Search code examples
pythonjsonexcelmappingstring-comparison

How to map table references in a JSON file to corresponding values in an Excel file using Python?


I have an Excel file containing a list of requirements in 1 column and a JSON file that stores table values. The requirements in the Excel file include references to tables in the JSON file, formatted as "table x" where x is a number. Not every requirement has a corresponding table.

For example, a requirement might state: "The mass of the CubeSat shall not extend the values of table 3." The format of the table references in the requirements is always "table x" with x being any number.

This is the JSON-file

{
    "table 3": {
        "footprint_cs_2u": "100x100 mm",
        "height_cs_2u": "227 mm",
        "feet_cs_2u": "8.5x8.5 mm",
        "rails_edges_rounded_2u": "Rx1mm",
        "footprint_cs_3u": "100x100 mm",
        "height_cs_3u": "340.5 mm",
        "feet_cs_3u": "8.5x8.5 mm",
        "rails_edges_rounded_3u": "Rx1mm"
        }
}
        

What I managed to do was to read and save the 1 Excel column via the .iloc[:,0] -command to create a dataframe and read the JSON-file.

I saw that you might be able to use RegEx and the re.search()-command to find matches but I could not figure out an implementation and what to do afterwards. In this manner:

import re

#Check if the string starts with "The" and ends with "Spain":

txt = "The rain in Spain"
x = re.search("^The.*Spain$", txt)

This is my full-code if it helps.

import pandas as pd
import numpy as np
import json
import re
import openpyxl


def translate_requirements(input_excel, tables_json, output_latex):
    # read Excel-file
    df = pd.read_excel(input_excel)

    # read JSON file
    with open(tables_json, 'r') as file:
        tables = json.load(file)


    # create dataframe for 1-column Excel content.
    requirements = df.iloc[:, 0]

    # Initialize translated requirements (empty array)
    translated_requirements = []

    # Output as LaTeX file | Here: example-doc
    with open(output_latex, 'w') as latex:
        latex.write(r"""
            \documentclass{article}
            .
            .
            .
            """
        )

translate_requirements('input.xlsx', 'tables.json', 'output_latex.tex')

print('Data read')

So far, I can read both the Excel and JSON files. However, I need help with adding the table contents from the JSON-file into the corresponding Excel column of the requirement that uses that table.

How can I achieve this mapping, and subsequently include this information in the LaTeX document?

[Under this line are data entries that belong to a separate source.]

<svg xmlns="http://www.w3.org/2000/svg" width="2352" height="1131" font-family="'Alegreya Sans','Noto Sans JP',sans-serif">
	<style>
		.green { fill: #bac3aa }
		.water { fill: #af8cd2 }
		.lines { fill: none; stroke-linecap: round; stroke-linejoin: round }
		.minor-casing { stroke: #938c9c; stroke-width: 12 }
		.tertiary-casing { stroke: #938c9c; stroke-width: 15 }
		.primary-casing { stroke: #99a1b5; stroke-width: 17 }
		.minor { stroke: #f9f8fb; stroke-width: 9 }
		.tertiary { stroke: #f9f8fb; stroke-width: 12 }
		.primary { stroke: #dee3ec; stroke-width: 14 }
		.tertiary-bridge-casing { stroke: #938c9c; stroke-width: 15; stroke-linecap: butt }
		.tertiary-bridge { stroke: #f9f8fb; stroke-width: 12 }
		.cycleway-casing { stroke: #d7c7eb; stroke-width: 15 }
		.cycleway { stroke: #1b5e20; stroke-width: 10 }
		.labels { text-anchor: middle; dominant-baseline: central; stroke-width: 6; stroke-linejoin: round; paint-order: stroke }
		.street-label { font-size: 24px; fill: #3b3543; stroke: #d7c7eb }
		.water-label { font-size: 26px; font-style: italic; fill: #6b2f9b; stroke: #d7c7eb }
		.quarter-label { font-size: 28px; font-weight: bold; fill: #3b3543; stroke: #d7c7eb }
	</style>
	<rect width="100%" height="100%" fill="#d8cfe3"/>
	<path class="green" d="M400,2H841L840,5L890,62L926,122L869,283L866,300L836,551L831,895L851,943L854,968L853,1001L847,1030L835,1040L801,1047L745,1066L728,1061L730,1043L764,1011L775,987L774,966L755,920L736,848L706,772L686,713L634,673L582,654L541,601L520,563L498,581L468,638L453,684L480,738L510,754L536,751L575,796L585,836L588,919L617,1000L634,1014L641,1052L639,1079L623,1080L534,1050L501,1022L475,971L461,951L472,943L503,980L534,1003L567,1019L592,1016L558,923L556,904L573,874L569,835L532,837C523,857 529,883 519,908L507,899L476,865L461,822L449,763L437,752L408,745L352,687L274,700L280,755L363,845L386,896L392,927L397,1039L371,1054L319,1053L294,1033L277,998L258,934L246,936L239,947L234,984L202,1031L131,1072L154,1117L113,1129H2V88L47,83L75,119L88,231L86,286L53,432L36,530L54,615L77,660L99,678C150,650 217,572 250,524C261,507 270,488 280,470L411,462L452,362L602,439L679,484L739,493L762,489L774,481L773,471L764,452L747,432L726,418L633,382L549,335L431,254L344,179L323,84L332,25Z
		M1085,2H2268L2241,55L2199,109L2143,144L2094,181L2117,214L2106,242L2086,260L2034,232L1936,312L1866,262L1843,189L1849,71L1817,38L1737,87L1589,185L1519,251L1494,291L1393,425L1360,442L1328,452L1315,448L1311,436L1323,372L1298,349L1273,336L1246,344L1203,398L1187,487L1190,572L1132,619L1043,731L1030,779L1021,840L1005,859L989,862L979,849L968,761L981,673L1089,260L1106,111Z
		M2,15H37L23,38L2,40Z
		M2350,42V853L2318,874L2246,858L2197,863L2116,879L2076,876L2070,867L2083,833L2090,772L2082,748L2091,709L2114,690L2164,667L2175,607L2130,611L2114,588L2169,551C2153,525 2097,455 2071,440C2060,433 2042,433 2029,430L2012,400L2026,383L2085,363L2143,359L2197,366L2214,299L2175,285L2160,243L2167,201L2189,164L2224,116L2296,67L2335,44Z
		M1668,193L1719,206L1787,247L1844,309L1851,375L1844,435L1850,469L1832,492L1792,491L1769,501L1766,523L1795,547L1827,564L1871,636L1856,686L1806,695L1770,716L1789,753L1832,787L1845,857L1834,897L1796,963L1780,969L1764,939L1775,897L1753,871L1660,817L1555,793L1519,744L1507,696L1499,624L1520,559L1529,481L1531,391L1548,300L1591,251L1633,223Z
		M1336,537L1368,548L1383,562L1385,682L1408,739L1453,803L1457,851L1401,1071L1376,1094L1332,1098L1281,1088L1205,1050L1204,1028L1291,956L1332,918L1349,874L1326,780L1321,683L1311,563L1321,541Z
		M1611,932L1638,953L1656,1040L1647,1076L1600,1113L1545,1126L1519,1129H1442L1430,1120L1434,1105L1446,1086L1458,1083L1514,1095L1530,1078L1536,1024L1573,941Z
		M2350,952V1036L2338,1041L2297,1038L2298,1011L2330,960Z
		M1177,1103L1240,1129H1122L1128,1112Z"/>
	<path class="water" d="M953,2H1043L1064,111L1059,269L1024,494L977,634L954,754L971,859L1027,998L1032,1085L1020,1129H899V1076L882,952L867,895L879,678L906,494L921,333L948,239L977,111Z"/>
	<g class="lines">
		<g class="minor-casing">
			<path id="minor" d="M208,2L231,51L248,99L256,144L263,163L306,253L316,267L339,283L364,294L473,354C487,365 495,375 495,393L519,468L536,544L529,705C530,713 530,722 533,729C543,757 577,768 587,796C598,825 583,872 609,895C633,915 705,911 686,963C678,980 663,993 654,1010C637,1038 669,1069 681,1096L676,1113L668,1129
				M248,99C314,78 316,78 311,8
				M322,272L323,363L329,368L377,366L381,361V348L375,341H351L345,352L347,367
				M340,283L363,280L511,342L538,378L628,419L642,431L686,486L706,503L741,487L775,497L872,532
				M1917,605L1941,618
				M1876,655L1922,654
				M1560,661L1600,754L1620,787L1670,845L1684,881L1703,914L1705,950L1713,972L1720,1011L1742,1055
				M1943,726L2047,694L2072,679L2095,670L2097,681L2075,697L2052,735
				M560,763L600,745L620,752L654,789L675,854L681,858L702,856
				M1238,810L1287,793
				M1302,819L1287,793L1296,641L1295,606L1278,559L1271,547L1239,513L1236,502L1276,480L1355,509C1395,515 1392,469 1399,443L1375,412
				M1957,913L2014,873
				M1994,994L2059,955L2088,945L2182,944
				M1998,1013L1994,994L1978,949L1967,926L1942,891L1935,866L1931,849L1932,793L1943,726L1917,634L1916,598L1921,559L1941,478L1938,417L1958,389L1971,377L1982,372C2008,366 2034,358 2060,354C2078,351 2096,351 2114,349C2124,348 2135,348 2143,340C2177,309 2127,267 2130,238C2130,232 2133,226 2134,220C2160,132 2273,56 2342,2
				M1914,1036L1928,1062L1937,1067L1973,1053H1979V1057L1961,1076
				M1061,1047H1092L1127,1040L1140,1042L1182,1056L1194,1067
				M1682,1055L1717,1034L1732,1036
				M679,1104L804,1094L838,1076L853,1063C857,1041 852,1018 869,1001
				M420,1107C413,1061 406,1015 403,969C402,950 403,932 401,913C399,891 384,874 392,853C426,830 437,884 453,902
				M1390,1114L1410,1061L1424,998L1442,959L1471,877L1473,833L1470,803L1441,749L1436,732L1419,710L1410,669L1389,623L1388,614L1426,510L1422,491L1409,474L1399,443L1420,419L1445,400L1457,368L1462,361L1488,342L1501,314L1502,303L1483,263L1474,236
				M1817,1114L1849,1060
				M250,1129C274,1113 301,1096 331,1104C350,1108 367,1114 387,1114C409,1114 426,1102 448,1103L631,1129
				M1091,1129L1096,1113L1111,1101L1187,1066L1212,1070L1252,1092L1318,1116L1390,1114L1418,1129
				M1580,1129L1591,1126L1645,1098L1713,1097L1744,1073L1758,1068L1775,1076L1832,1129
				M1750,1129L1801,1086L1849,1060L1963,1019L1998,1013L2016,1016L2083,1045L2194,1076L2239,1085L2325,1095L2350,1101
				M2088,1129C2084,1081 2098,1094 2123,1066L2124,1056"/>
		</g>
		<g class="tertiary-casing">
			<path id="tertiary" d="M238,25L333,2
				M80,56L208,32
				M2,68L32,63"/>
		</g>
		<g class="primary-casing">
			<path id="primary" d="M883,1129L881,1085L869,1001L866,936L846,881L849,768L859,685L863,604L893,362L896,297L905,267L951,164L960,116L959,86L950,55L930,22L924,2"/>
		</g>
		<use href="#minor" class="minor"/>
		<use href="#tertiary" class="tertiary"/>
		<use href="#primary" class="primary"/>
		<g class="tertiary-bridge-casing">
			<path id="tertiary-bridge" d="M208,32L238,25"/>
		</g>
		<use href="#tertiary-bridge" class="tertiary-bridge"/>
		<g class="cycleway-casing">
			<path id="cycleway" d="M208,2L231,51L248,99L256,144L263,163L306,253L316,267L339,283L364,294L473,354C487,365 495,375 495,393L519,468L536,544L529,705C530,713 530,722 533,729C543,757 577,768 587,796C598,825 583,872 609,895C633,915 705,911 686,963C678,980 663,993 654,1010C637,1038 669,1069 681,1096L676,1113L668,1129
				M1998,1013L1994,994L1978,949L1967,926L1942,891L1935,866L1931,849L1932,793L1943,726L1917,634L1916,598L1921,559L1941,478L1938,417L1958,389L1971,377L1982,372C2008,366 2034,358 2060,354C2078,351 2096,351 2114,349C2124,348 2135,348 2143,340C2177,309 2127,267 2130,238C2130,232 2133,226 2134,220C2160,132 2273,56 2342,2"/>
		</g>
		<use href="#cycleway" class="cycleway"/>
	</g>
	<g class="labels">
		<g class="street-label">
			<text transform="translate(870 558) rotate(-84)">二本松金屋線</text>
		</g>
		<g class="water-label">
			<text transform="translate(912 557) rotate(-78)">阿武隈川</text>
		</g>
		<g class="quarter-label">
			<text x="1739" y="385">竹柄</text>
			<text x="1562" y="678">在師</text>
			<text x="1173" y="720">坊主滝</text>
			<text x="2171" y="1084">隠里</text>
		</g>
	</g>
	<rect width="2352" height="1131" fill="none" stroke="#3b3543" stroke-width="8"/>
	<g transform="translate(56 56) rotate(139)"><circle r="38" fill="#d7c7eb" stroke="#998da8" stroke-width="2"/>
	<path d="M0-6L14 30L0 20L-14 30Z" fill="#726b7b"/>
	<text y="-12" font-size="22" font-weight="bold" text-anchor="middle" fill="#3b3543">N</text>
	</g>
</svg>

Any help or pointers would be greatly appreciated!


Solution

  • You can search table \d+ in text

    import re
    
    text = 'The mass of the CubeSat shall not extend the values of table 3.'
    results = re.findall('table \d+', text)
    
    print(results)
    

    Result:

    ['table 3']
    

    And later you can check if list is not empty and use first results[0] (or all results) to search table in json.

    if results:
        table = tables[results[0]]
        # ... work with table ...
    

    And if you have more elements then use for-loop to find all values and put on list

    requirements  = df.iloc[:, 0].to_list()
    
    data = []
    
    for text in requirements:
        results = re.findall('table \d+', text)
        if results:
            table = tables[results[0]]
            data.append( (text, table) )
    

    and later use this list to generate latex
    but in this place you have to decide how to format it (and I skip it)

    with open(output_latex, 'w') as latex:
        latex.write(r"\documentclass{article}\n")
    
        for text, table in data:
            latex.write(f"{text} ....{table}\n")